Dynamic SQL: Yea or Nay?
I’ve always been on the side of stored procedures in the classic debate over the merits of dynamic SQL. In reality, I can only think of one good scenario where dynamic SQL at the application layer should be used: programmatic batch inserts.
I won’t go into the performance debate, since there are tons of articles that already cover this area, but rather, I’d like to discuss the usability and development and architectural aspect of it.
In almost all other cases, it seems like the best choice is to have the application not generate dynamic SQL and use a stored procedure…always. There are certainly times when dynamic SQL is necessary, for example, when generating selects against a dynamic table structure, but in those cases, the variable portions of the query can be parameterized into the stored procedure and the procedure should generate the dynamic SQL.
Some would argue that if the underlying data models change, the application layer will usually be forced to change are ignoring other aspects of model changes that don’t necessitate application model changes. These include performance tuning, filtering by table JOINs and reuse of the data logic in nested stored procedures or functions.
When working with compiled code like .NET, the core issue is that fixing query errors involves a recompile and redeploy, which in most cases, is much more difficult than just fixing a completely disconnected (but not completely decoupled since there is a quasi-interface (the return result type and structure)) stored procedure.
For example, if a dataset today contains data from table A and tomorrow it needs to include data from table A and B (let’s say they both contain the same elements, but one is used for archives), it would be easy to update the procedure to UNION the results from the two datasets without affecting the application layer.
This isn’t the only scenario, for example, let’s say the requirement changes and now the data needs to be filtered by another table. It would be easy to add a new INNER JOIN to the query without affecting the application layer. Not only that, it also allows for the recombination of fields (for example a user name field today only needs to show first and last name, but tomorrow, it may need to show the middle initial as well – this change can be done at the database level and not affect the application or UI layers). It can also make it easy to change the underlying table structure so long as the return data isn’t expected to change: it provides a layer of decoupling between the application layer and the raw data storage.
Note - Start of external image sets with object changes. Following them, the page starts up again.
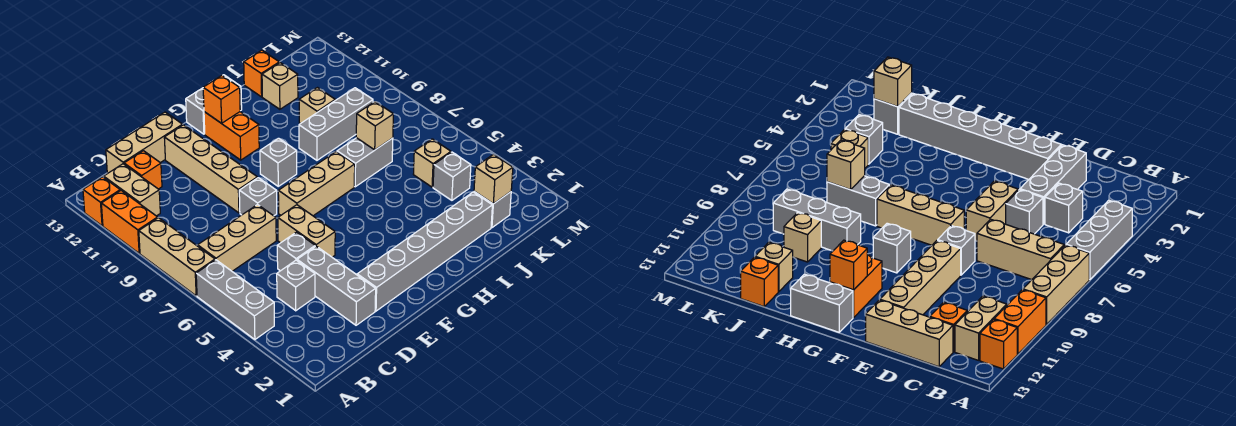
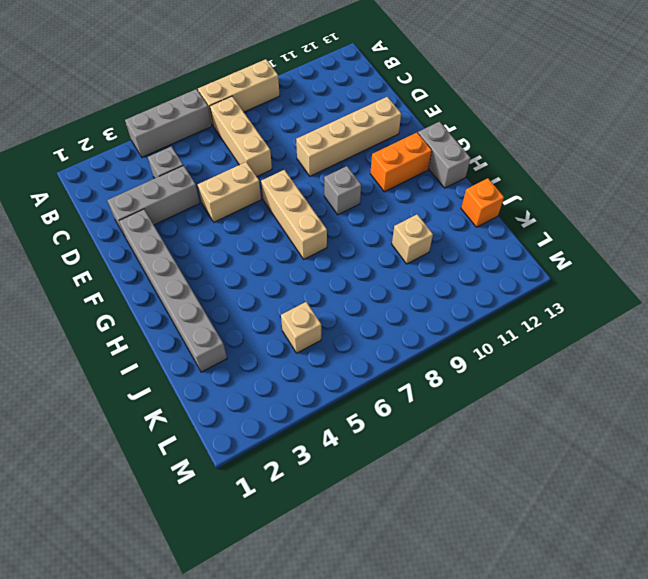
none -> orange brick A10:A11 level 1
none -> orange brick A12 level 1
none -> tan brick B11:B12 level 1
none -> orange brick C12 level 1

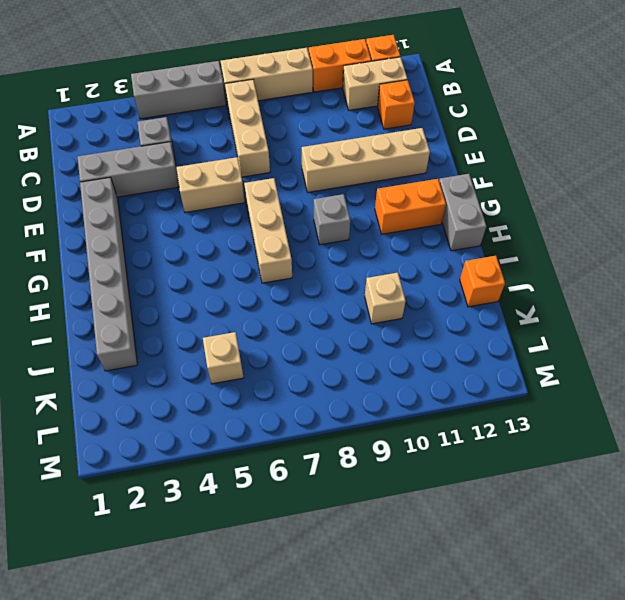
none -> tan brick C13:E13 level 1
none -> grey brick D5 level 1
none -> grey brick E8 level 1
none -> grey brick I7:J7 level 1

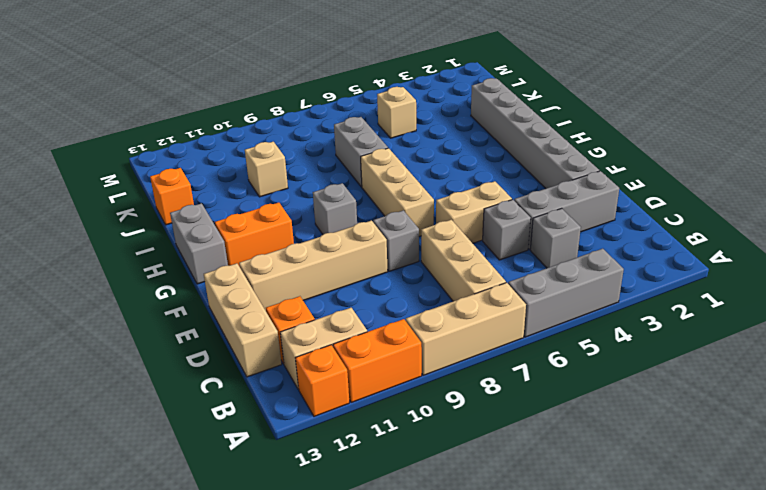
none -> grey brick I9:K9 level 1
none -> tan brick J12 level 1
none -> grey brick K2 level 1
none -> grey brick K4 level 1

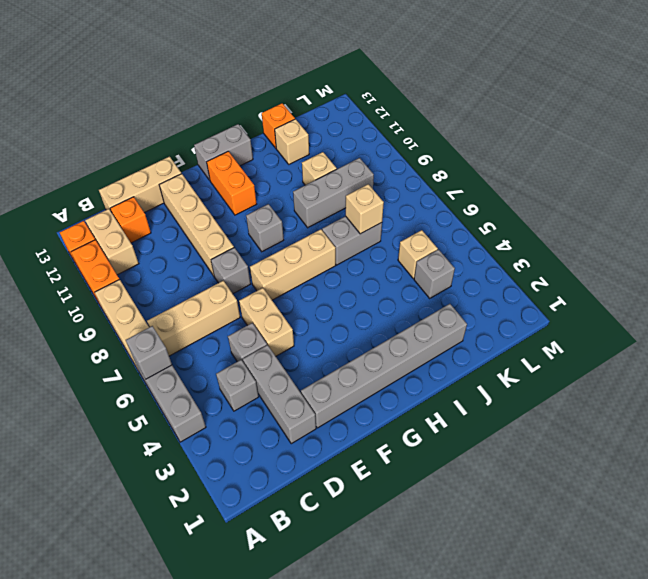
grey brick A6 level 2 -> grey brick K2 level 1
none -> orange brick G12 level 2
none -> tan brick K2 level 2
In addition, having a stored procedure allows for easier testing of the data layer without the added overhead of having to execute the application runtime and walk through the debugger line by line just to figure out if the return data is correct; it is much more efficient to simply execute the query and simulate the use case to find if the data that is returned is correct. It becomes much easier and much less painful to simulate data access tests since they can be run, observed, and analyzed nearly instantly.
In larger organizations with dedicated DBAs, stored procedures have the added benefit of allowing SQL experts to add performance tuning to eek out extra performance without requiring the application to be rewritten or recompiled. Again, we see this decoupling of the application layer from the data layer. Of course you could always have templated SQL stored in XML files or something that would get rid of that recompile, but it is still likely to necessitate more redeployment if the application in question is distributed. This key point is not to be taken lightly since — as an example — an error in string formatting may require the replacement of binaries and services across dozens of servers. Not only that, testing in such a scenario still requires interaction with the application layer, adding to the possible failure points, time required, and general development pain.
My own conclusion is that using dynamic SQL (including LINQ) creates too tight of a coupling between the application layer binaries and the underlying data store; it’s great for RAD and testing, but in any application of significance (especially in highly distributed environments), dynamic SQL at the application layer seems like it’s a maintenance and testing disaster waiting to happen.